A prisão dos bens e das aparências

Vaidade e ganância: eis dois vícios muito nocivos à vida do cristão, daquele que se esmera pela santidade.

Do latim vanitas, vaidade designa a ideia, de ociosidade, de vazio interior, como também nos inspira o conceito de ostentação (ou seja: exibição inútil, vã); de estar refém de prazeres mundanos; de desperdício. Já o termo ganância, afim da vaidade, refere-se ao desejo de avidez de lucro, de dinheiro, de vantagens. O interessante é que, escrevendo aos Colossenses, São Paulo também nos oferece uma lista de defeitos, os quais deveremos coibir em nosso coração cristão, e que, de certa maneira, se ligam à vaidade e à ganância: “Fazei morrer o que em vós pertence à terra: imoralidade, impureza, paixão, maus desejos e a cobiça, que é idolatria. Não mintais uns aos outros” (Cl 3,5.9a).

Todos os defeitos devem ser combatidos com as virtudes, que são forças sobrenaturais para que o coração humano, fortificado, lute contra o que, em si, no seu interior, vai de encontro ao querido por Deus, a nossa santificação e, com esta, a nossa verdadeira felicidade. Santo Tomás de Aquino receitará a generosidade e a justiça para o combate da avareza, da ganância, ao que a humildade é remédio para a vaidade, para a soberba.

Disse Jesus que “a vida do homem não consiste na abundância de bens” (Lc 12,15). Com isto, adverte-nos o Senhor de que a materialidade deste mundo e os seus prazeres não podem orientar a nossa existência, como muitos assim o pensam. Vejam: se as pessoas buscassem com grande tenacidade os bens da alma, e, portanto, os eternos, como buscam as aparências, o glamour, os patrimônios deste século, com certeza a lógica mundana não seria regida pelas frivolidades, pelo banal, pelo pecado, pois haveria em muitos o esforço para alcançarem a salvação: “Se ressuscitastes com Cristo, esforçai-vos por alcançar o que é do alto, onde está Cristo, sentado à direita de Deus; aspirai às coisas celestes e não às coisas terrestres” (Cl 3,1-2).
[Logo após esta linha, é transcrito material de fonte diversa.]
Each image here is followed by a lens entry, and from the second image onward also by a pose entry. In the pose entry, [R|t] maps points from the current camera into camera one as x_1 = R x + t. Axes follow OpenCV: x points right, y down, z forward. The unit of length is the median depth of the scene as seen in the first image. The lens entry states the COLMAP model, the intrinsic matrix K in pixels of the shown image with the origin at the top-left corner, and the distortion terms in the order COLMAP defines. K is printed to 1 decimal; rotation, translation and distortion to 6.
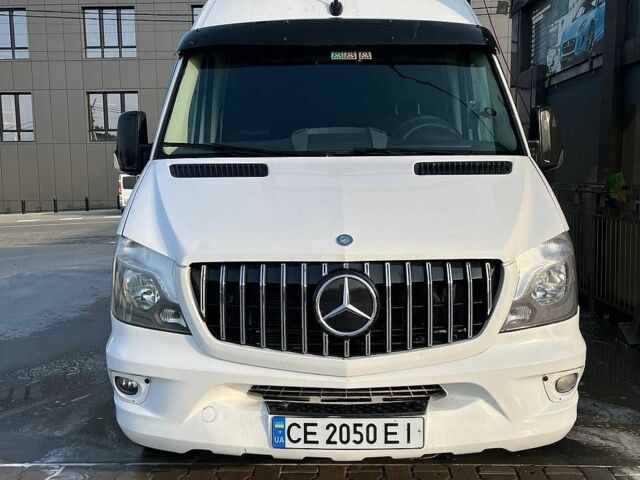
lens RADIAL K [[639.6, 0, 299.8], [0, 639.6, 239.8], [0, 0, 1]] dist [0.013088, -0.017628]
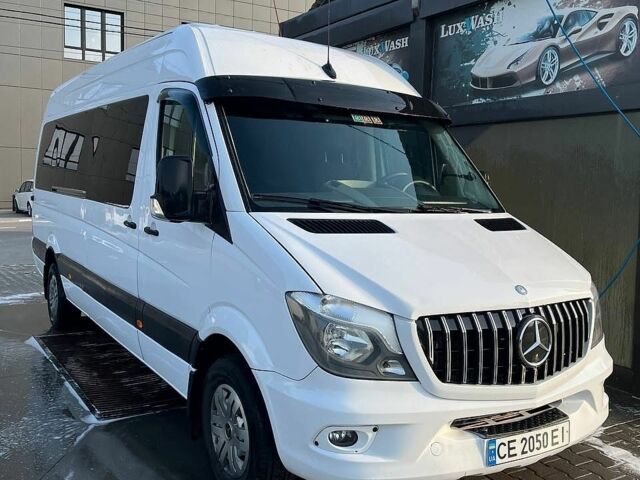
lens RADIAL K [[639.6, 0, 299.8], [0, 639.6, 239.8], [0, 0, 1]] dist [0.013088, -0.017628]
pose [[0.847348, -0.011504, 0.530913, -0.977122], [0.023127, 0.999616, -0.015251, -0.090386], [-0.530534, 0.025201, 0.847289, 0.158554]]
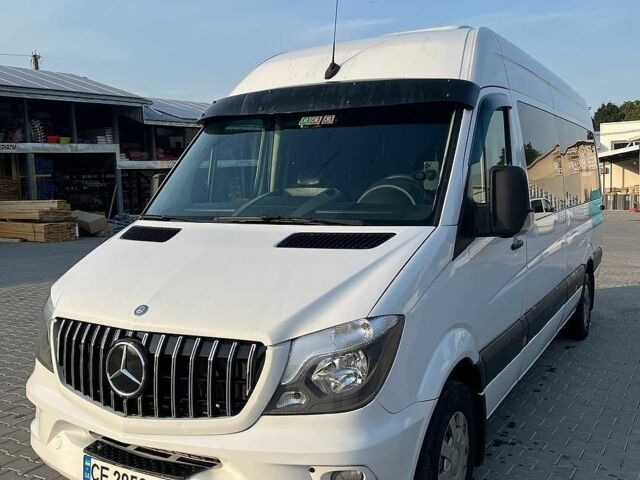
lens RADIAL K [[639.6, 0, 299.8], [0, 639.6, 239.8], [0, 0, 1]] dist [0.013088, -0.017628]
pose [[0.878260, 0.033501, -0.477009, 0.860906], [-0.045885, 0.998844, -0.014333, -0.122605], [0.475977, 0.034475, 0.878782, 0.134446]]
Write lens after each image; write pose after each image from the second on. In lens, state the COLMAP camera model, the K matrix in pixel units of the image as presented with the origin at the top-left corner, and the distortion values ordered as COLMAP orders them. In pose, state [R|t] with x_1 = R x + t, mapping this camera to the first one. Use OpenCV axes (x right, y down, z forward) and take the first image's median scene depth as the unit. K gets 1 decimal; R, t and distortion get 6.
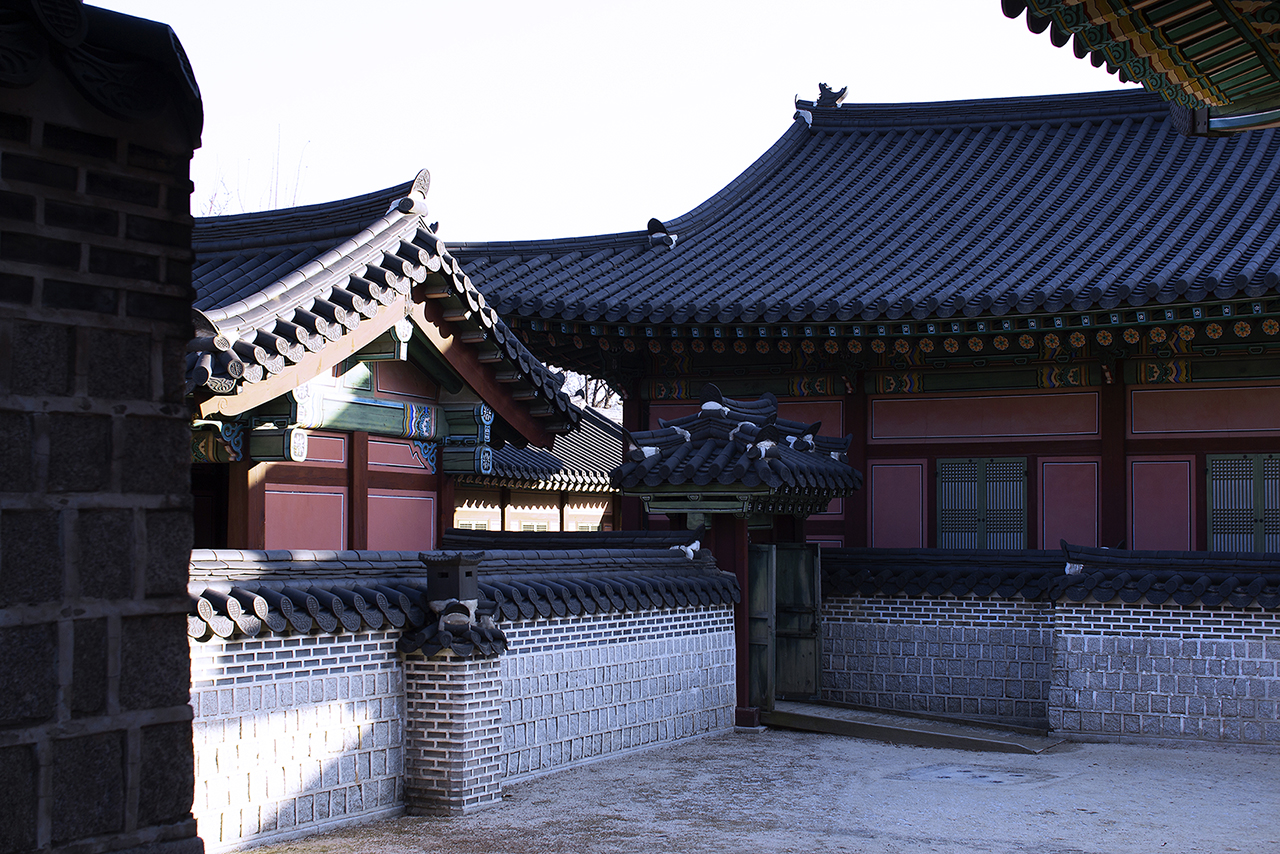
lens RADIAL K [[1730.2, 0, 640.0], [0, 1730.2, 427.0], [0, 0, 1]] dist [-0.027400, -0.010946]
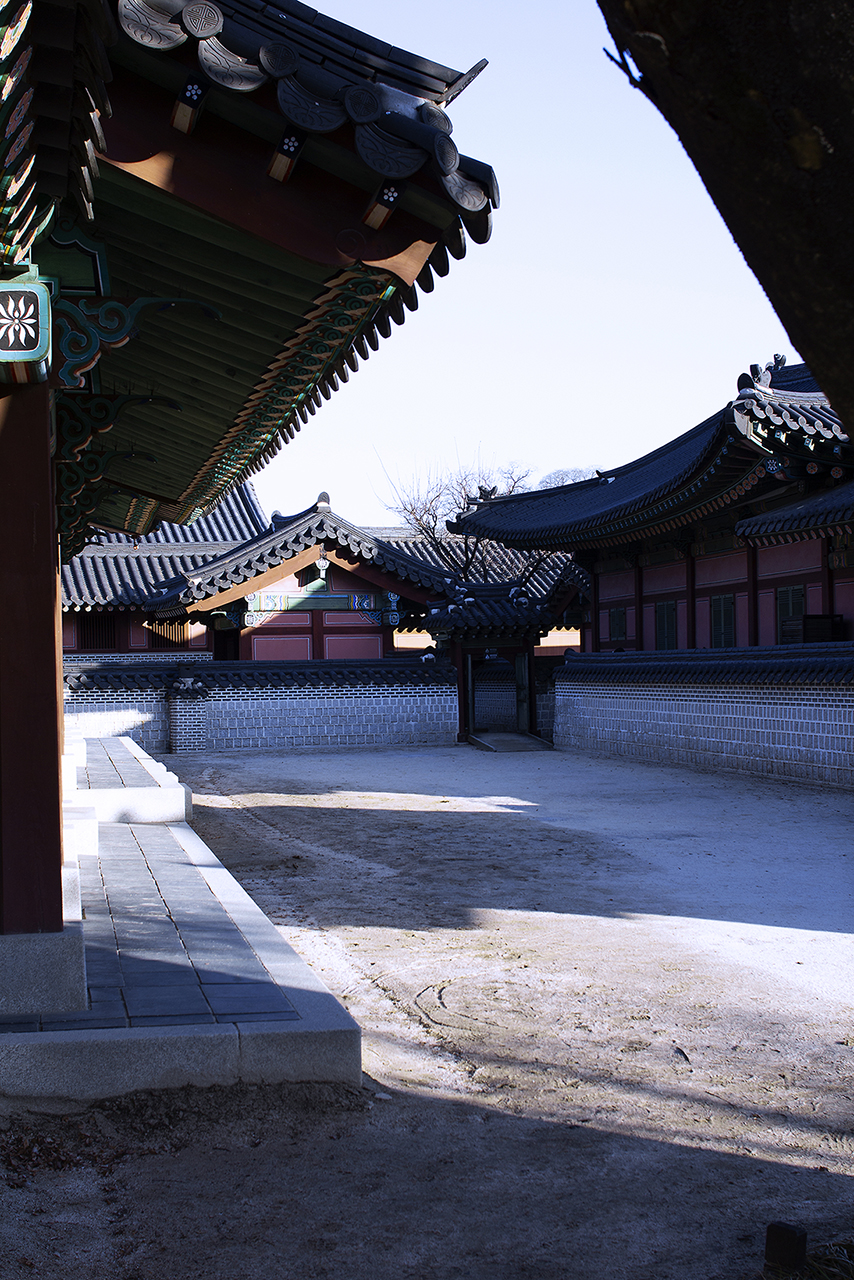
lens RADIAL K [[1730.2, 0, 427.0], [0, 1730.2, 640.0], [0, 0, 1]] dist [-0.027400, -0.010946]
pose [[0.683584, -0.034375, -0.729062, 1.580417], [0.066075, 0.997703, 0.014912, 0.017807], [0.726875, -0.058366, 0.684285, -0.451648]]
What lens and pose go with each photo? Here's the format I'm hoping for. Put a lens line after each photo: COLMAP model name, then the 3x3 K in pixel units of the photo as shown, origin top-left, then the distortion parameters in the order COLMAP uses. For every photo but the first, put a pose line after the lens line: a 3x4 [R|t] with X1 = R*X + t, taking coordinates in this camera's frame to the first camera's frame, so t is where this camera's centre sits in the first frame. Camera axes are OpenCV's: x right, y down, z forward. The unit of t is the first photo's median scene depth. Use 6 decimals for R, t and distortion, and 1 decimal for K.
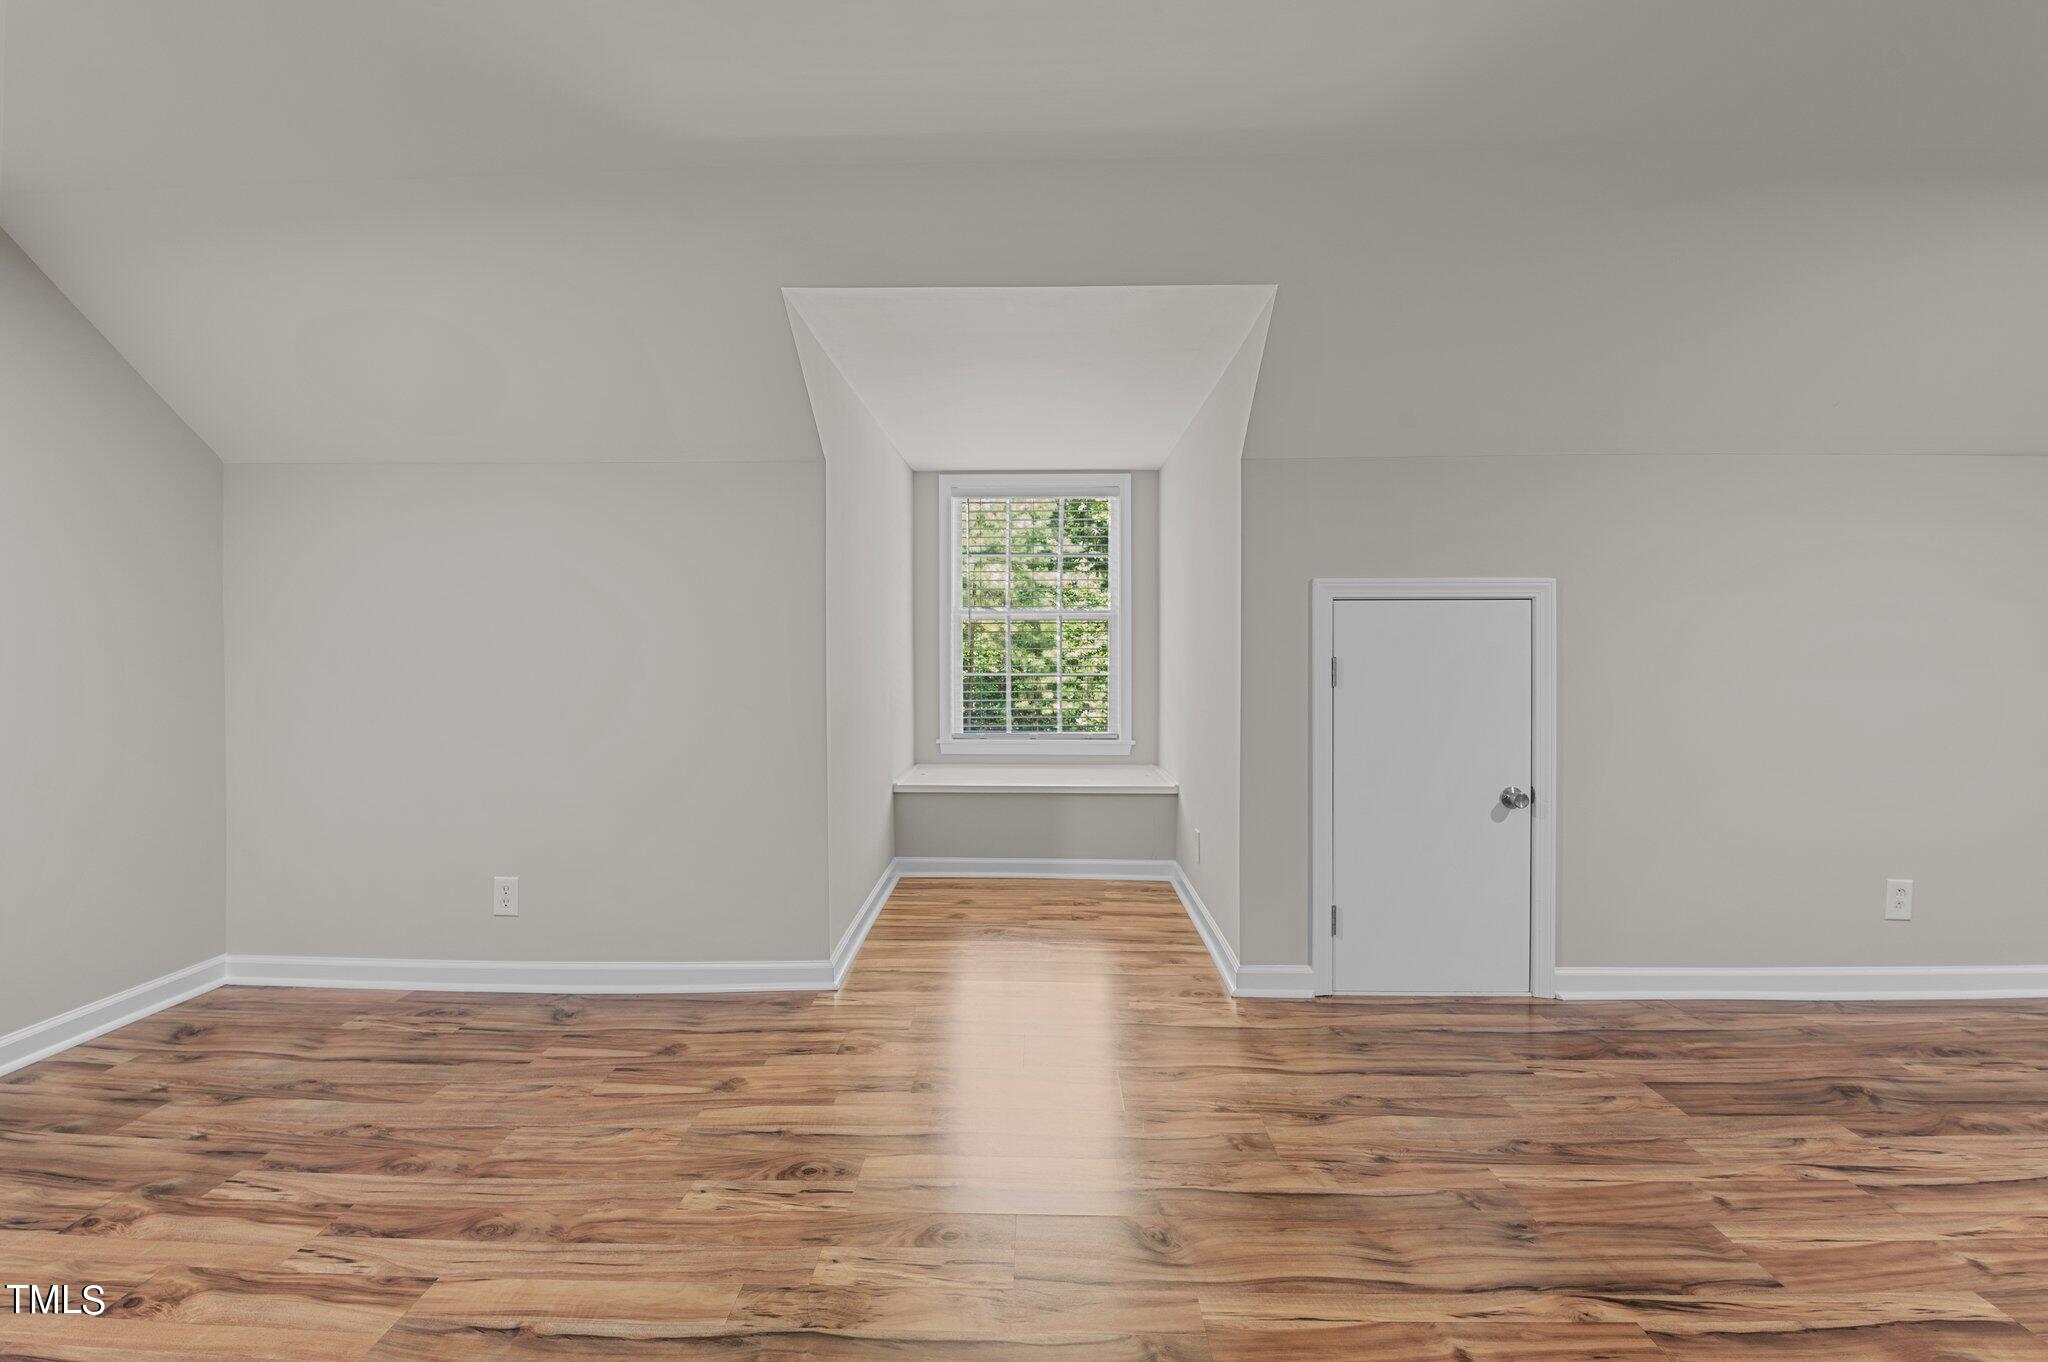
lens RADIAL K [[888.7, 0, 1006.3], [0, 888.7, 662.1], [0, 0, 1]] dist [0.021623, -0.017666]
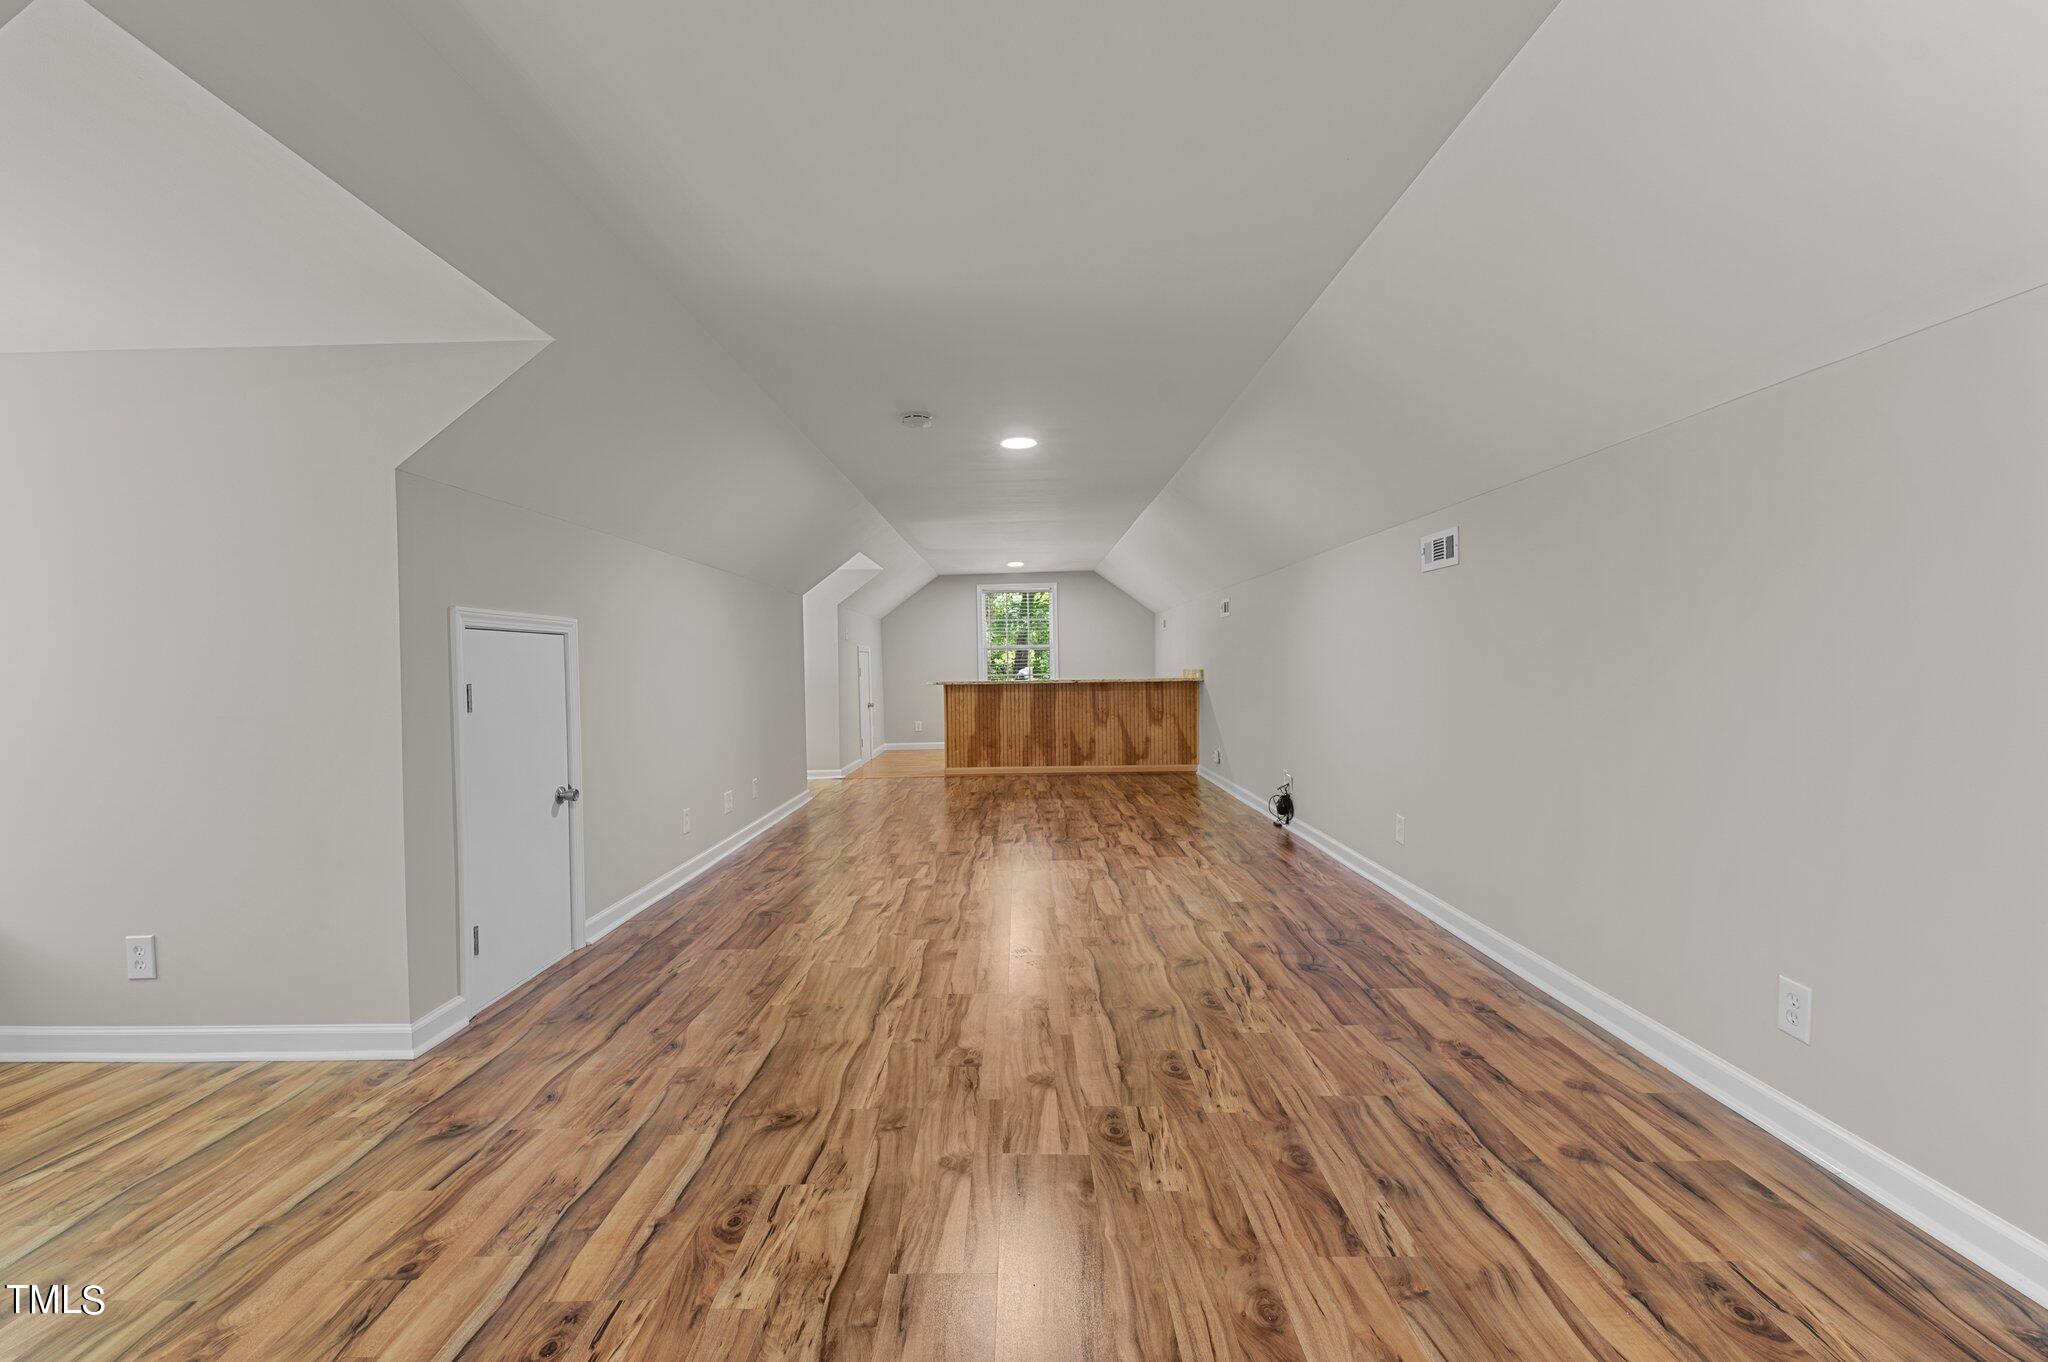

Perguntamos, por exemplo: qual é a meta de uma vida tranquila, apregoada como “vidão”? Desfrutar o máximo que puder, trabalhar pouco, comer, beber, lucrar, enfim, ter uma vida cômoda, prazerosa, dispondo de reservas para longos anos (cf. Lc 12,19)… “Tudo o que não se constrói sobre Deus está falsamente construído. A segurança que os bens materiais podem dar é frágil e além disso insuficiente, porque a nossa vida não é plena a não ser em Deus” (Mons. Francisco Carvajal. Falar com Deus, vol. 4, página 244). Desculpem-me a franqueza: no cemitério, temos muitas amostras de como a ganância e a vaidade não nos asseguram nada, absolutamente.

Estas nossas linhas, assim como a Doutrina Social da Igreja, não demoniza o ter. Isto porque, “se os bens que temos e utilizamos se orientam para a glória de Deus, saberemos utilizá-los com desprendimento e não nos queixaremos se alguma vez vêm a faltar-nos. Quando o Senhor quer ou permite que nos falte alguma coisa, isso não nos arrebatará a alegria. […] e saberemos repartir com os outros o muito e o pouco que venhamos a possuir e que outros não possuem” (Ibidem, 246). Naquela mesma dinâmica do justo Jó: “O Senhor deu, o Senhor tirou; como foi do agrado do Senhor, assim aconteceu. Bendito seja o Nome do Senhor” (1,21).

As lições que deixamos hoje são válidas para uma alma liberta por Cristo, que quer alçar voo para Deus. Assumamos, corajosamente, o desapego para ganharmos Deus, nosso Tudo.